Although employee training is an integral part of business development and success, the way in which it is conducted is also an essential part of the process.
According to a recent Deloitte survey, Americans spent 10 percent more on employee training than the previous year alone. Training in total soared to $1,004 per worker. However, another recent study conducted by McKinsey & Co., found that only 25 percent of respondents felt as if their training improved their performance.
Where does the divide occur and why?
To ensure your training takes its maximum effect for employees, keep the following tips in mind:
- Keep real life in mind: Not everything at work is going to happen by the book, so your development shouldn’t either. Be willing to give new and seasoned workers some slack to figure it out on their own through real-life experience.

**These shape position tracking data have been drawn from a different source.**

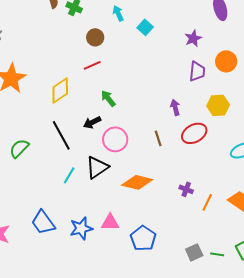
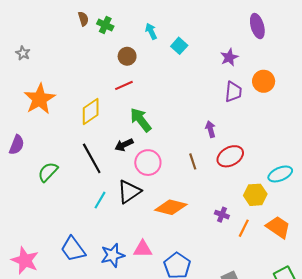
green arrow: (108, 98) -> (141, 120), size x1.4
yellow hexagon: (218, 105) -> (255, 195), moved

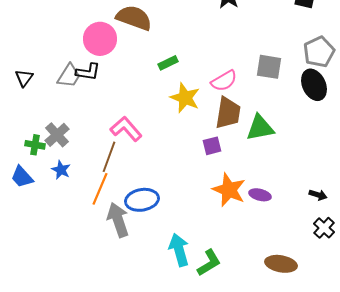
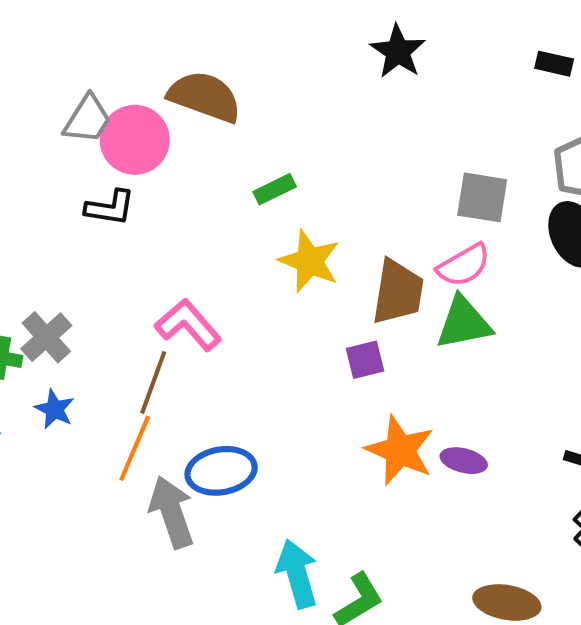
gray trapezoid: (69, 76) -> (87, 119), moved
pink semicircle: (224, 81) -> (464, 265), moved

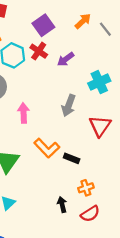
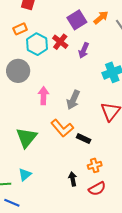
purple square: (43, 25) -> (77, 20), moved
purple arrow: (66, 59) -> (84, 50), turned -35
gray arrow: (69, 105) -> (73, 100), moved

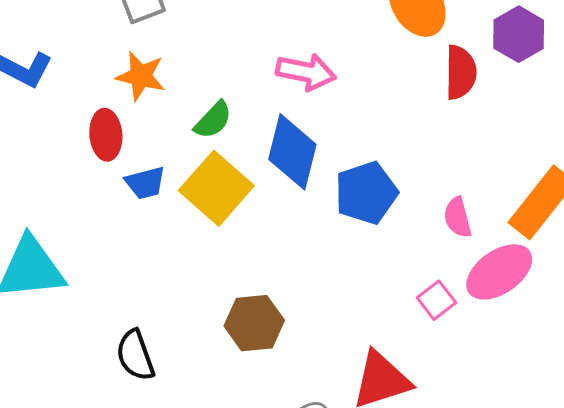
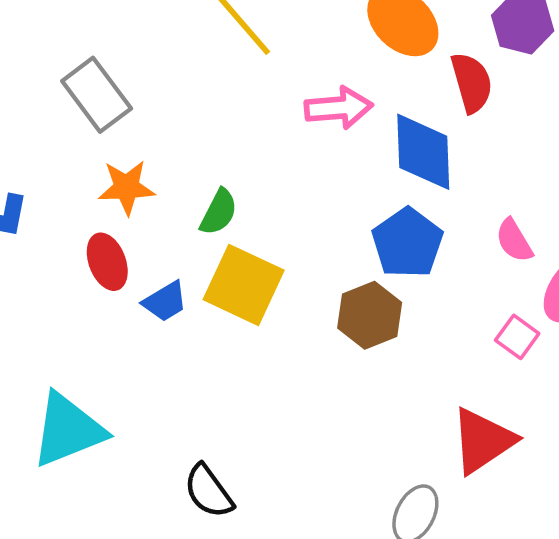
pink arrow: (306, 72) -> (339, 108), moved
blue diamond: (292, 152) -> (423, 152), moved
brown hexagon: (254, 323) -> (370, 315), moved

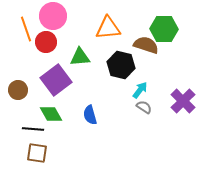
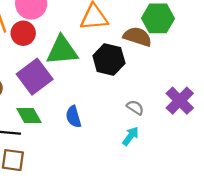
green triangle: (80, 57) -> (62, 50), size x1.4
cyan arrow: (140, 90) -> (131, 136), moved

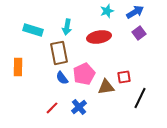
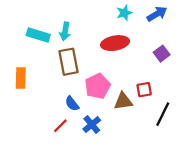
cyan arrow: (67, 27) -> (65, 31), moved
purple square: (139, 33) -> (162, 54), moved
blue semicircle: (62, 78) -> (72, 104), moved

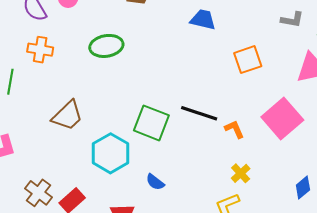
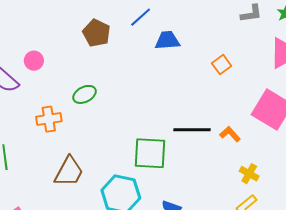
green ellipse: (106, 46) -> (85, 94), size x0.7
orange cross: (40, 50) -> (49, 119), moved
orange square: (248, 60) -> (222, 65), size x0.7

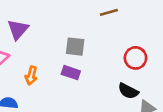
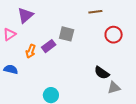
red circle: (135, 58) -> (114, 35), moved
purple rectangle: (71, 73) -> (49, 46), moved, turned -64

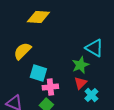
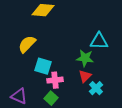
cyan triangle: (94, 48) -> (99, 41), turned -30
green star: (80, 65) -> (85, 58), turned 30

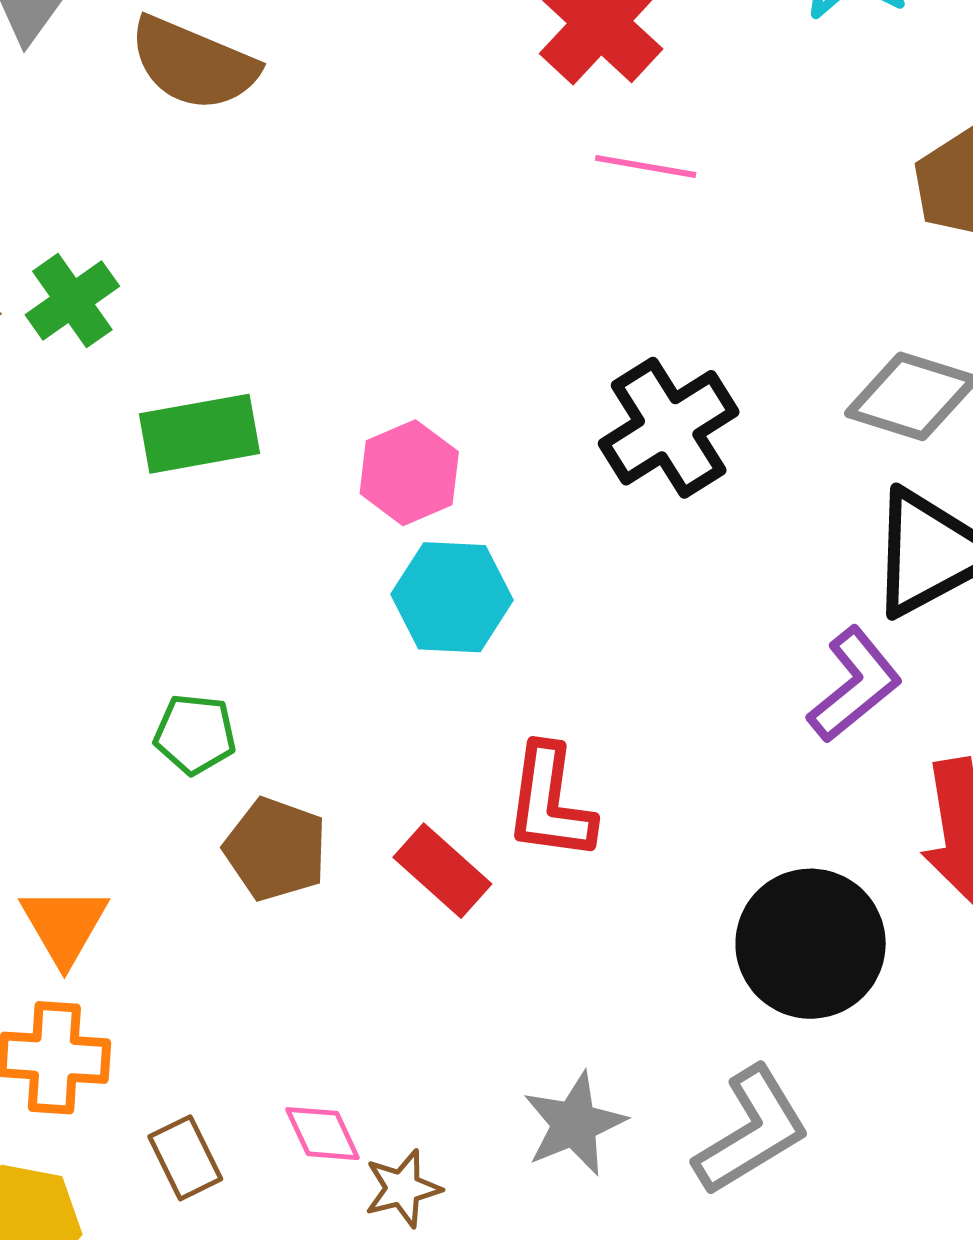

- Make a plan and follow through: For training to have real value, it’s imperative to have a set goal in mind, as well as a clear path toward core competencies.
- Train and implement: Don’t just show employees how their training will play a role, let them experience it. By giving employees information and then letting them use it in real situations, workers are able to digest the learning materials better, and in turn, get more out of them.
Employee training also goes hand in hand with employee happiness. Well-trained, happy employees have been proven to be more engaged, as well as productive. By actively listening to issues that arise, offering support and encouraging development through training methods, your employee retention rates will likely continue to surge.